Mariah spent three years in the tower.
One day, as she read a book the keepers sent up for her, she
stumbled upon a passage describing a sorceress who could melt glaciers and
summon hurricanes with a single spell. Mariah instantly knew that this woman
would help her. Mariah had to escape.
The reader may ask why Mariah did not try to escape any time
before learning of this sorceress. The answer is quite simple: she had no
reason to. They would not let her empty the ocean, and she if she were to even
attempt it, should have needed a method of doing so swiftly. The sorceress
could provide the method.
Mariah put her hand on the doorknob and twisted. To her surprise,
it was unlocked. She ran down the tower’s stairs and across rolling hills and
through thick forests. She did not stop once. It felt nice, she thought, to feel the blood
pounding through her legs.
Finally, when she reached a place where there was not sounds
of the sea and no wind blew, Mariah halted. She knew that this would be the
place where she would meet the sorceress. It was silent; although the stars
prickled brightly overhead, no crickets sand their songs and no creature
rustled in the underbrush. Mariah could only hear her own uneven breaths and
the thumping of her heart.
The sorceress glided up to Mariah; Mariah felt as if she
were being appraised critically. “You want me to empty the sea,” the sorceress
said.
“What is your price?” Mariah asked.
“Only that you do not tell me why you wish it to be done.”
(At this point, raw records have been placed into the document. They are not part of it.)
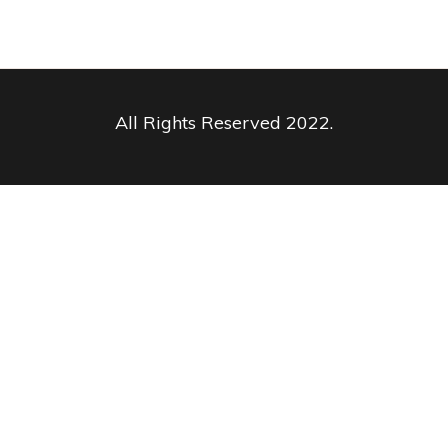
All Rights Reserved 2022.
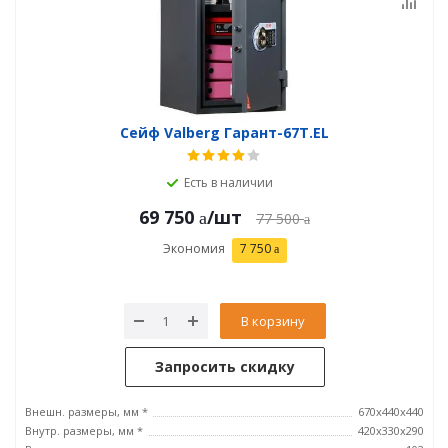
Сейф Valberg Гарант-67T.EL
Есть в наличии
69 750
/шт
77 500
Экономия
7 750
В корзину
Запросить скидку
Внешн. размеры, мм *
670x440x440
Внутр. размеры, мм *
420х330х290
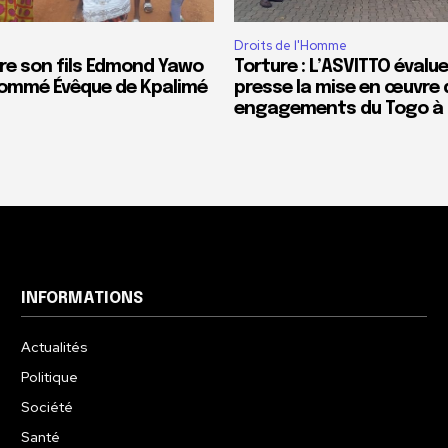
Droits de l'Homme
re son fils Edmond Yawo
Torture : L’ASVITTO évalue
ommé Évêque de Kpalimé
presse la mise en œuvre 
engagements du Togo à l
INFORMATIONS
Actualités
Politique
Société
Santé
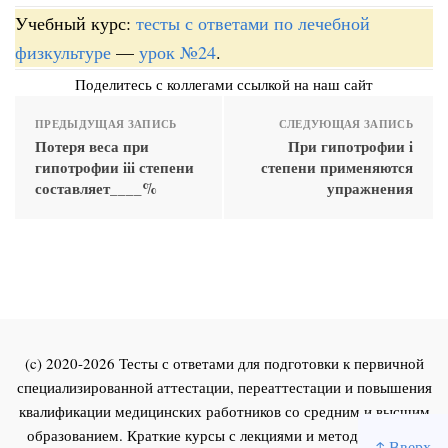
Учебный курс:
тесты с ответами по лечебной
физкультуре
—
урок №24
.
Поделитесь с коллегами ссылкой на наш сайт
ПРЕДЫДУЩАЯ ЗАПИСЬ
СЛЕДУЮЩАЯ ЗАПИСЬ
Потеря веса при
При гипотрофии i
гипотрофии iii степени
степени применяются
составляет____%
упражнения
(c) 2020-2026 Тесты с ответами для подготовки к первичной
специализированной аттестации, переаттестации и повышения
квалификации медицинских работников со средним и высшим
образованием. Краткие курсы с лекциями и методическими
↑ Вверх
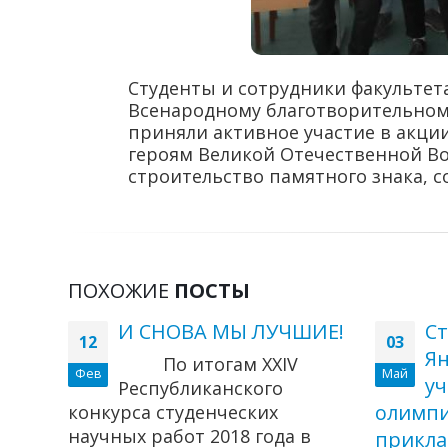
Студенты и сотрудники факультет
Всенародному благотворительном
приняли активное участие в акции
героям Великой Отечественной Во
строительство памятного знака, с
ПОХОЖИЕ
ПОСТЫ
и в
И СНОВА МЫ ЛУЧШИЕ!
Cт
12
03
ете
Ян
По итогам XXIV
Фев
Май
уч
Республиканского
олимпи
конкурса студенческих
научных работ 2018 года в
прикла
омики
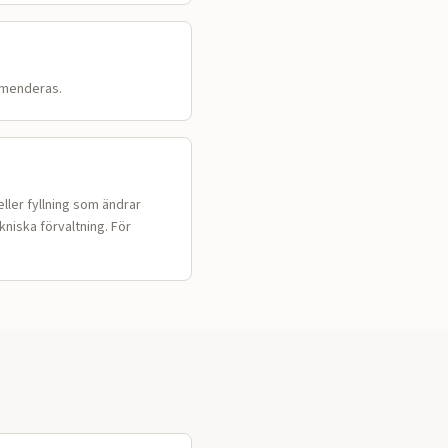
mmenderas.
ller fyllning som ändrar
niska förvaltning. För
Mariah did not understand the sorceress’s response, for it
hardly seemed like payment, but she nodded anyway.
The sorceress gripped Mariah’s arm, and suddenly they both
hovered over the center of the ocean.
“Once I do the spell,” the sorceress said, “it is final.
There is no going back.” She stared into Mariah’s eyes. “Are you certain you want this?”
“Yes,” Mariah said.
The sorceress chanted a series of words older than time
itself. Mariah felt the magic swarm around her like a cloud of grasshoppers;
she shut her eyes. All at once. The crashing of the waves, the rush of the
wind, and the hum of the spell stopped. She opened her eyes and looked down.
The ocean was gone. As a cool calmness began to fill her,
Mariah turned to the sorceress to thank her. But when Mariah moved her lips, no
sound came out. She brought her fingers to her lips, touching them curiously.
The sorceress smiled sadly then turned and vanished, never attempting to say a
word. Mariah sat down on a rock which once rested on the ocean floor, which now
resembled a vast sandy desert. First, Mariah tried to hum. Nothing. Then, she
tried to yell. Still nothing. Finally, she craned her ears, but she heard no
sounds, natural or otherwise; the world, or rather her ears, had gone
completely silent.
Without the ocean, Mariah felt nothing. She could not
speculate upon her past, and when she tried to think on what she’d like to do
now, she came up blank. There was nothing left for her but a passionless
silence.
Mariah knelt, her knees on the unliving earth, and into the void
she let out a great, never-ending scream that no one would ever hear.